SEMINAR MASTERCLASS led by David Elliott, renowned curator and director of museums and biennales, including the 17th Biennale of Sydney. Convened by Natalie King, Enterprise Professor, Victorian College of the Arts (VCA) and Charles Green, Professor of Contemporary Art, School of Culture and Communication, University of Melbourne.

Discussion and response was configured around the following provocations developed from Elliott’s current research interests:

Biennials and locality: Sydney vs Kiev.

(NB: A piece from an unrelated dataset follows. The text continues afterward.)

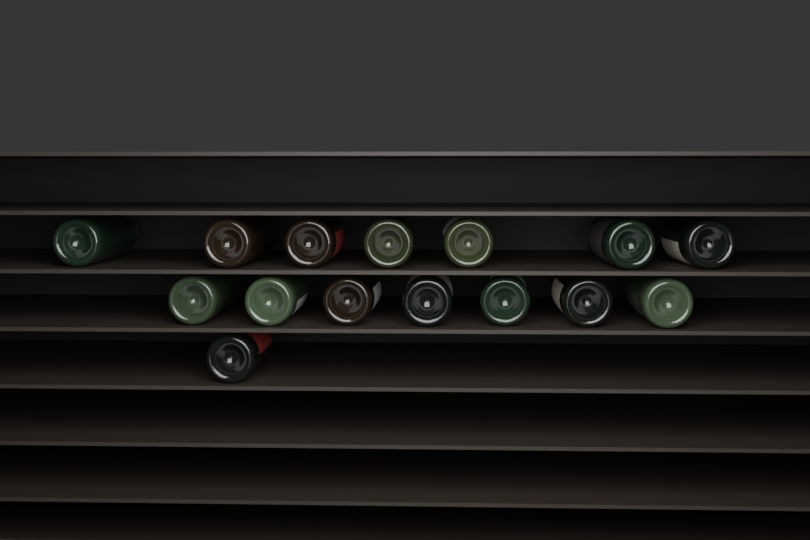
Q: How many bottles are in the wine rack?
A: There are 15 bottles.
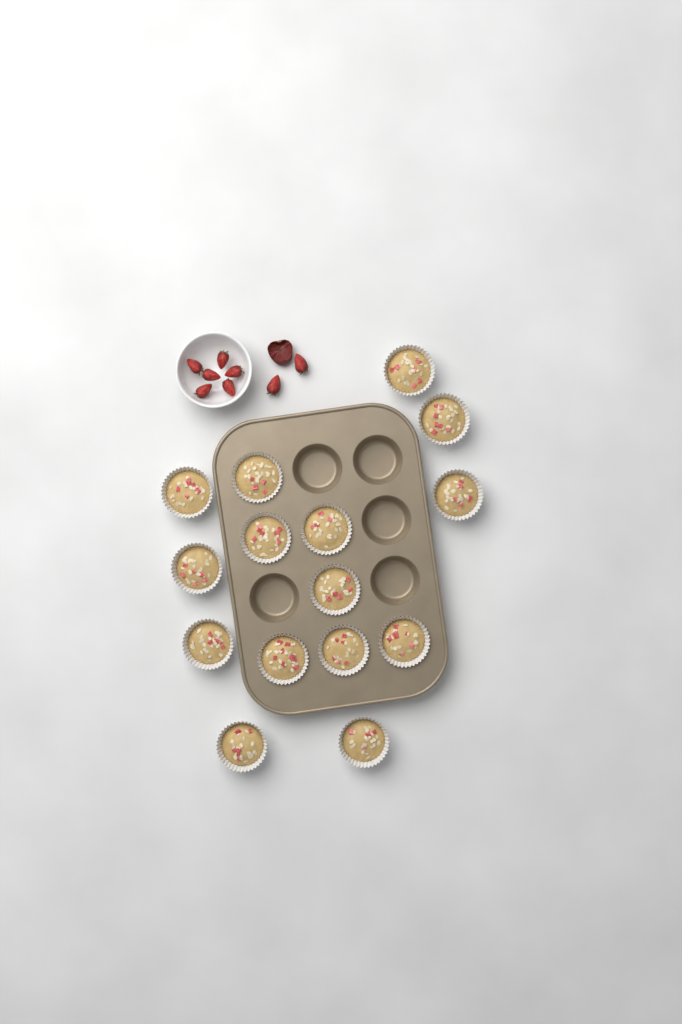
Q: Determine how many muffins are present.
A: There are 15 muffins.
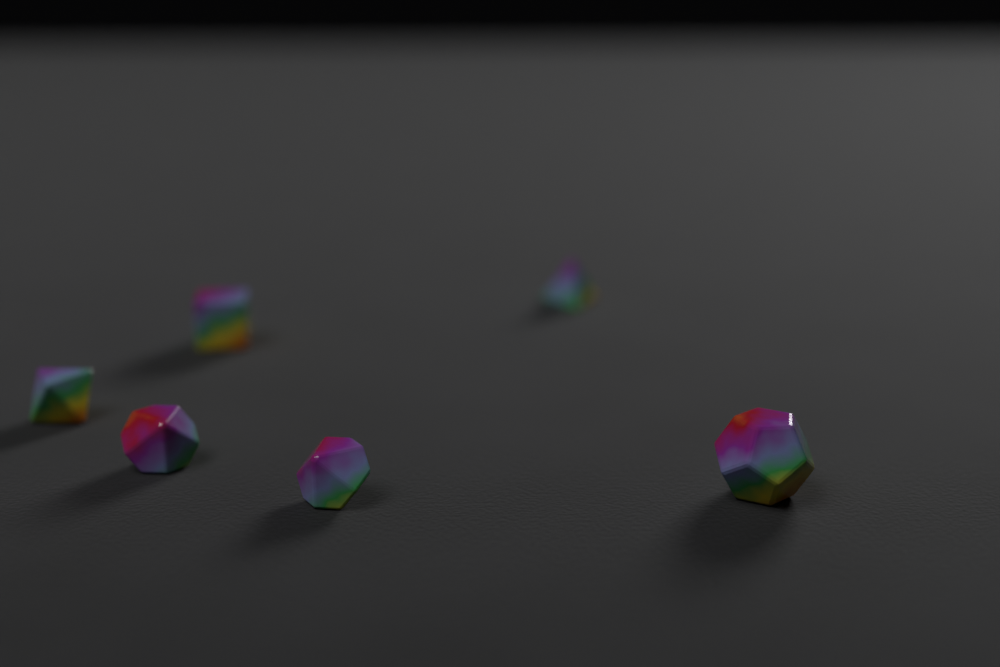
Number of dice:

Why and where can biennials respond to local situations and ecologies?

Museum transformation in China & the impact of the State on art and curatorial practice.

A time for dreams: how and where can creativity survive in precarious times of unprecedented turmoil in states where repression increases?

British art historian, curator, writer and professor David Elliott has directed museums in Oxford (MoMA 1976-1996), Stockholm (Moderna Museet, 1996-2001), Tokyo (Mori Art Museum, founding director 2001- 2006), and Istanbul (Museum of Modern Art, 2007). He is currently Vice Director and Senior Curator at the Redtory Museum of Contemporary Art (RMCA) and Arts District in Guangzhou.

In 2008-10 he was Artistic Director of The Beauty of Distance: songs of survival in a precarious age, the 17th Biennale of Sydney; in 2011-12 he directed The Best of Times, The Worst of Times: rebirth and apocalypse in contemporary art, the inaugural International Biennale of Contemporary Art in Kyiv; from 2012 to 2014 he was Artistic Director of A Time for Dreams, the IV International Moscow Biennale of Young Art; and from 2014 to 2016 he was Artistic Director of The Pleasure of Love, the 56th October Salon in Belgrade. A specialist in Soviet and Russian avant-garde, as well as in modern and contemporary Asian art, he has published widely in these fields as well as on many other aspects of contemporary art.

This event is presented in conjunction with the 21st Beinnale of Sydney.
David Elliott’s visit to Australia comprises part of the Biennale Archive Stories program.